December 8, 2018 - January 13, 2019
Automata Windows: Model Cities December 2018
MODEL CITIES / CITIZEN CONTROL
A Collaborative Installation and Happening
Kimberly Varella and Robby Herbst
On View: December 8, 2018 - January 13, 2019
Opening Reception and Happening: December 8th at 7 p.m.
Model Cities / Citizen Control is a collaborative window installation at Automata Arts in Los Angeles by Kimberly Varella and Robby Herbst. Using found text and images the installation represents a history of the federal government's Great Societies, anti-poverty program known as Model Cities. This American program, now largely forgotten, paid federal dollars for experimental community- initiated projects, with the goal of alleviating economic, social, and spacial issues in 150 disenfranchised urban areas.
The installation reflects on the idea of “citizen control” of anti-poverty programs, a goal of Model Cities in its infancy. Model Cities / Citizen Control is made up of graphics, texts, images and letterheads collected from community, regional, and national newspapers, and historical archives, demonstrating some of the many approaches communities took in exercising their "control".
This project is the first named collaboration between Varella and Herbst who’ve worked together for many years on unattributed collective art projects of the Llano Del Rio Collective and the Journal of Aesthetics & Protest.
Citizen Participation—A Model Cities Happening
December 8, 2018 at 7 PM
This is a free event. Click HERE for reservations (suggested but not required)
The idea of “participation” was as important to the Model Cities program as it was to the art of the happening developed during the same era.
The Model Cities Happening will begin loosely around 7:30 and will play with notions of history, participation, and the legacy of liberal Model Cities program for our reactionary era.
Excerpts from: A Special Message to the Congress on the Nation’s Cities From Lyndon B. Johnson (March 2, 1965)

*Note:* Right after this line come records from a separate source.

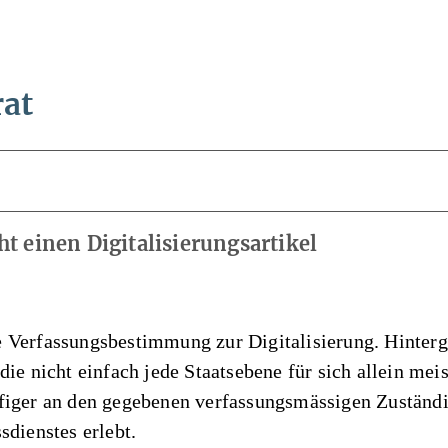
rat
t einen Digitalisierungsartikel
Verfassungsbestimmung zur Digitalisierung. Hintergru
die nicht einfach jede Staatsebene für sich allein me
figer an den gegebenen verfassungsmässigen Zuständi
sdienstes erlebt.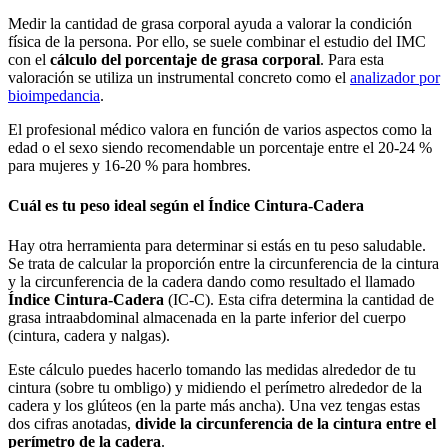
Medir la cantidad de grasa corporal ayuda a valorar la condición
física de la persona. Por ello, se suele combinar el estudio del IMC
con el
cálculo del porcentaje de grasa corporal
. Para esta
valoración se utiliza un instrumental concreto como el
analizador por
bioimpedancia
.
El profesional médico valora en función de varios aspectos como la
edad o el sexo siendo recomendable un porcentaje entre el 20-24 %
para mujeres y 16-20 % para hombres.
Cuál es tu peso ideal según el Índice Cintura-Cadera
Hay otra herramienta para determinar si estás en tu peso saludable.
Se trata de calcular la proporción entre la circunferencia de la cintura
y la circunferencia de la cadera dando como resultado el llamado
Índice Cintura-Cadera
(IC-C). Esta cifra determina la cantidad de
grasa intraabdominal almacenada en la parte inferior del cuerpo
(cintura, cadera y nalgas).
Este cálculo puedes hacerlo tomando las medidas alrededor de tu
cintura (sobre tu ombligo) y midiendo el perímetro alrededor de la
cadera y los glúteos (en la parte más ancha). Una vez tengas estas
dos cifras anotadas,
divide la circunferencia de la cintura entre el
perímetro de la cadera
.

"Let us be clear about the core of this problem. The problem is people and the quality of the lives they lead. We want to build not just housing units, but neighborhoods; not just to construct schools, but to educate children; not just to raise incomes but to create beauty and end the poisoning of our environment "
" This is an effort which must command the most talented and trained of our people, and call upon administrators and officials to act with generosity of vision and spaciousness of imagination."
About The Artists
Robby Herbst is an inter-disciplinary artist whose works engages contemporary and historic experiments in socio-political aesthetics. Works take the form of drawing, publication, organizing, group-work, and object making. Projects include; New New Games, The Llano Del Rio Collective, New Pyramids For the Capitalist System, and The Journal Of Aesthetics & Protest. He’s had exhibitions and projects at Commonwealth & Council Gallery (Los Angeles), LACE (LA), The Santa Monica Museum of Art, Southern Exposure (SF), Dumbo Arts Center (NY), and participated in group exhibitions at MOCA (LA), The Hammer Museum (LA), PS1 (NY), the Ross Art Museum (OH) and NGBK (Germany). He’s been awarded grants and residencies from the Andy Warhol Foundation, The Headlands Center For the Arts, The Graue Award, the Rema Hort Mann Foundation, The Durfee Foundation, and the Danish Arts Council.
Kimberly Varella is an artist and designer whose multi-platform practices surround books and other type of multiples. She works indiscriminately with artists, museums, and other cultural institutions. Books of note include Axis Mundo: Queer Networks in Chicano LA (ONE Archives and USC Libraries), Machine Project: The Platinum Collection (Tang Teaching Museum); Beauty—Cooper Hewitt Design Triennial (Cooper Hewitt); and Made In L.A. 2014 (Hammer). She is also the co-founder of Reading Ours, a micro-gallery celebrating the book and other types of multiples in a small garage in Los Angeles. She lives and works and Los Angeles.